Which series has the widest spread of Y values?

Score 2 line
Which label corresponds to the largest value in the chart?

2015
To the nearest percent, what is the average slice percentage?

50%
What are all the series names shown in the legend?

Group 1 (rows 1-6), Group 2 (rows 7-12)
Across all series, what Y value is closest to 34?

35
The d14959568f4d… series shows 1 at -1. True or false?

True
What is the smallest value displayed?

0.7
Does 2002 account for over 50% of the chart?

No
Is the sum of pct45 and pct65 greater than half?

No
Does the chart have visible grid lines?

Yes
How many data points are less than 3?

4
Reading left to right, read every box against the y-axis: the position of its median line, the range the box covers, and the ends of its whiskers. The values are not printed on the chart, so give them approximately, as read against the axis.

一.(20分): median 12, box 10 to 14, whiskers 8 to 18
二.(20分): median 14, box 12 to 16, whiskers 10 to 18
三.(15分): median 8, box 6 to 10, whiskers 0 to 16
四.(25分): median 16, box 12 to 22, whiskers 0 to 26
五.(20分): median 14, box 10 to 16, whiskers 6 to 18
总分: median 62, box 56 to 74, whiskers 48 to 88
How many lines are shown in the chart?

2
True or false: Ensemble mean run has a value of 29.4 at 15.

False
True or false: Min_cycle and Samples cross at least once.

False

--------------------

Could you give the records again, starting at the line containing "Score 2 line" and ending with the last line of the records (both ends included), changing every "chart" to "graph" and leaving everything else as it is?

Response for this exercise:
Score 2 line
Which label corresponds to the largest value in the graph?

2015
To the nearest percent, what is the average slice percentage?

50%
What are all the series names shown in the legend?

Group 1 (rows 1-6), Group 2 (rows 7-12)
Across all series, what Y value is closest to 34?

35
The d14959568f4d… series shows 1 at -1. True or false?

True
What is the smallest value displayed?

0.7
Does 2002 account for over 50% of the graph?

No
Is the sum of pct45 and pct65 greater than half?

No
Does the graph have visible grid lines?

Yes
How many data points are less than 3?

4
Reading left to right, read every box against the y-axis: the position of its median line, the range the box covers, and the ends of its whiskers. The values are not printed on the graph, so give them approximately, as read against the axis.

一.(20分): median 12, box 10 to 14, whiskers 8 to 18
二.(20分): median 14, box 12 to 16, whiskers 10 to 18
三.(15分): median 8, box 6 to 10, whiskers 0 to 16
四.(25分): median 16, box 12 to 22, whiskers 0 to 26
五.(20分): median 14, box 10 to 16, whiskers 6 to 18
总分: median 62, box 56 to 74, whiskers 48 to 88
How many lines are shown in the graph?

2
True or false: Ensemble mean run has a value of 29.4 at 15.

False
True or false: Min_cycle and Samples cross at least once.

False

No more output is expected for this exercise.